# You guys see DFW on the UG?



## SanshouMatt (Jul 1, 2008)

Not sure if you guys are on the UG? DFW was on there abusing people, such a dick. BE reported it too Anyway, here's the highlights of his douchebaggery...

Hey Reggie, Go f**k yourself. There is another bad word for all you PUSSIES on the UG!!

STFU and go away. If you hate the UFC so bad then WTF are you doing here? go follow 1 Direction or something else! Bradley wished he makes what GSP makes, so the fact that you have no clue what you are talking about and you hate me and the UFC just GET THE f**k OUTTA HERE.

Yes dipshit, GSP makes big ****ing $$$$! You didnt know that because its none of your ****ing business. Y ou also have no clue what JH makes. Bradley wishes he made what Johnny made too.

Dickhead, you will know what a certain fighter makes if HE wants to say it. I on the other hand will say whatever the f**k i want beacuse i DO know what they make.

OK, I popped in to say hi to the UG. Always fun boys, Dont get butthurt and take shit personal. This is the way i talk and i love talking to fight fans. You know me by now i have been here for 13 years and if you don't like me or the way i talk then you probbably shouldnt talk to me. There are plenty of other personallities and cool people to talk to in the sport. See you on Dec 28th

I don't get trolled. It is normal for people not to like me. I dont expect everyone to agree and like me but i come and talk to everyone even the haters. Its fun!!!! this is part of the business that i really love. thats why i like twitter and i dont have to type so much. OK, now i am really leaving. Nite UG

Yeah, real professional Dana...


----------



## AlanS (Mar 18, 2009)

doubt that would be the real Dana White, speaking like that with the Loretta Hunt fiasco still fresh in peoples minds over the years.


----------



## SanshouMatt (Jul 1, 2008)

Nope, its legit, he goes on the UG pretty frequently, UG has been full of ufc fighters and staffers for years.


----------



## AlanS (Mar 18, 2009)

Well DW is abrupt if nothing else lol.

I really don't know what to say about Dana, guy does and says whatever the hell he feels like. Sometimes he's OTT, sometimes people just put it down to Dana being Dana.

Any publicity is good publicity I guess, even if it turns the air blue.


----------



## AlanS (Mar 18, 2009)

Yeah thank you mate, we're hearing a lot of praise like that this last two weeks on the forum.

Thank you very much, it means a lot to us(!)


----------



## Junaid30 (Dec 21, 2013)

I think your suggestion would be helpful for me. I will let you know if this works for me Thanks and keep posting such a informative blogs.

Thats all I are able to say. You most absolutely have built this blog website into something special. You clearly know what you are working on, youve insured so many corners. thanks


----------



## Gods of War MMA (Aug 3, 2009)

Thank you for thanking everyone for nothing in particular brand new member of only 1 post. Am I missing something here??
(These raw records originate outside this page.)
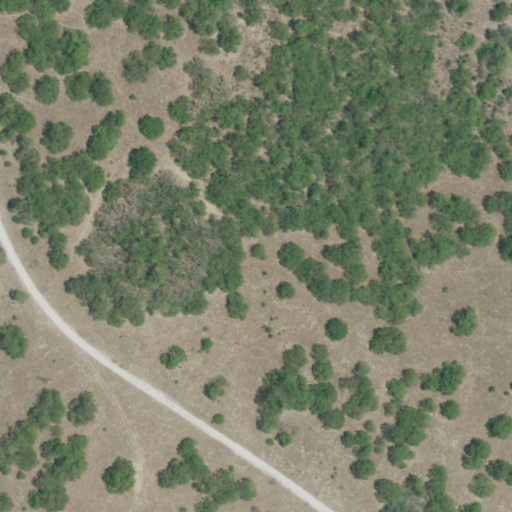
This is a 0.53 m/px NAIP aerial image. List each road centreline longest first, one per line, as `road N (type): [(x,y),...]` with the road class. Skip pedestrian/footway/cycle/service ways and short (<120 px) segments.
road 1 (residential): [(8,0),(14,199),(34,266),(306,468),(340,511)]
road 2 (residential): [(3,511),(14,199)]
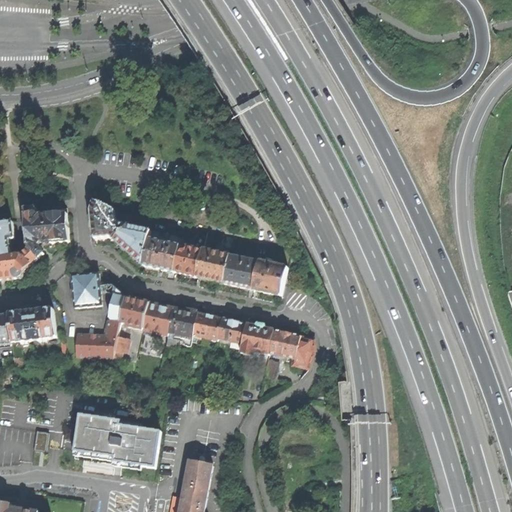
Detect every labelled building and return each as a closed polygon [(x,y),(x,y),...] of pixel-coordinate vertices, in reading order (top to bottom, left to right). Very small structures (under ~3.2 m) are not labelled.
[(112,238),(116,242),(129,227),(118,224),(116,220),(116,218),(131,221),(132,214),(128,213),(115,211),(115,210),(96,203),(93,212),(95,239),(103,239),(112,238)] [(28,247),(30,249),(40,260),(44,254),(44,253),(40,248),(44,245),(47,244),(54,244),(54,243),(70,242),(68,208),(52,209),(53,216),(38,217),(37,211),(36,212),(25,216),(28,247)] [(25,209),(25,216),(36,212),(36,208),(25,209)] [(13,222),(0,223),(0,276),(1,281),(18,279),(29,269),(40,260),(30,249),(23,256),(12,257),(10,240),(15,240),(15,238),(13,222)] [(129,227),(116,242),(128,252),(144,267),(150,240),(152,232),(129,227)] [(205,248),(212,250),(216,235),(208,234),(205,248)] [(222,236),(220,242),(233,245),(234,239),(222,236)] [(182,246),(150,240),(144,267),(160,270),(176,274),(181,249),(182,246)] [(186,250),(181,249),(176,274),(187,276),(198,278),(204,251),(188,248),(186,249),(186,250)] [(231,257),(204,251),(198,278),(209,281),(225,284),(231,257)] [(260,264),(231,257),(225,284),(237,287),(254,291),(260,264)] [(260,262),(260,264),(254,291),(266,293),(282,297),(288,269),(260,262)] [(76,309),(103,307),(100,274),(86,275),(73,276),(76,309)] [(122,323),(127,299),(116,296),(109,329),(107,336),(93,336),(79,335),(78,357),(114,359),(119,338),(122,323)] [(136,301),(127,299),(122,323),(129,325),(128,327),(145,331),(151,304),(136,301)] [(162,306),(151,304),(145,331),(144,335),(154,337),(155,334),(169,337),(170,334),(176,310),(162,306)] [(26,314),(10,316),(13,342),(16,366),(23,365),(24,362),(22,342),(58,337),(55,310),(26,314)] [(186,312),(176,310),(170,334),(176,335),(175,337),(189,340),(187,346),(193,347),(195,337),(200,315),(186,312)] [(211,317),(200,315),(195,337),(219,342),(220,340),(224,320),(211,317)] [(0,316),(0,343),(13,342),(10,316),(0,316)] [(235,322),(224,320),(220,340),(235,344),(244,346),(249,325),(235,322)] [(259,328),(249,325),(244,346),(243,350),(252,352),(251,356),(260,358),(261,354),(270,356),(270,354),(275,331),(259,328)] [(295,367),(302,337),(287,334),(275,331),(270,354),(295,360),(293,366),(295,367)] [(315,340),(302,337),(295,367),(310,369),(313,361),(316,354),(315,340)] [(131,340),(119,338),(114,359),(122,359),(124,353),(129,354),(131,340)] [(279,361),(269,358),(264,378),(275,380),(279,361)] [(122,463),(156,469),(162,434),(121,427),(122,423),(81,417),(76,452),(116,458),(122,459),(122,463)] [(41,431),(38,450),(50,452),(53,433),(41,431)] [(205,511),(214,466),(191,462),(184,499),(174,497),(171,511),(205,511)]
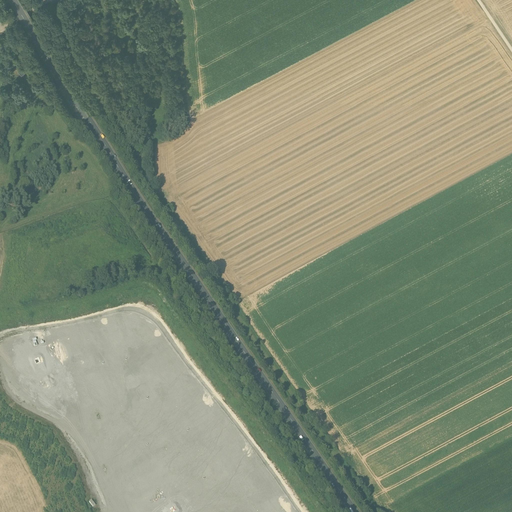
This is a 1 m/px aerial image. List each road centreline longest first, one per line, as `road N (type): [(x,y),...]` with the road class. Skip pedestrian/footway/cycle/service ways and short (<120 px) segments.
road 1 (primary): [(352,511),(121,178),(9,0)]
road 2 (track): [(371,511),(86,86),(52,0)]
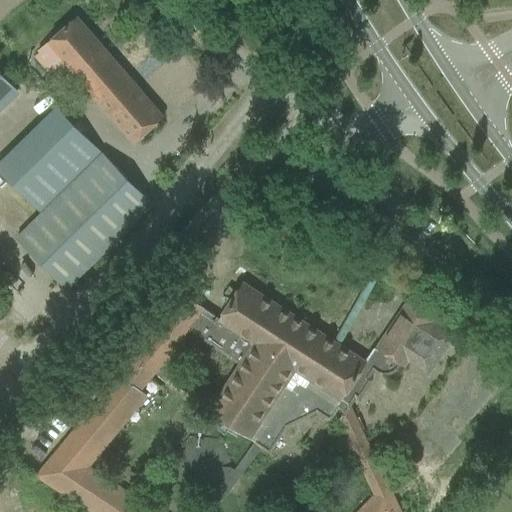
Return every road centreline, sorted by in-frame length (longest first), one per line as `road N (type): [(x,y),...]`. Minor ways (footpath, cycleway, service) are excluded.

Whats all the multiple serendipity crap about or is it a foot in the door for spambots? They are breeding like rabbits across the posts at the moment.


----------



## AlanS (Mar 18, 2009)

See what I meant in the other thread GOW? lol

It's not as bad as breeding like rabbits........yet. I've got an eye on it, as it's not really spamming none of them have been violated roughly by my ban hammer yet.


----------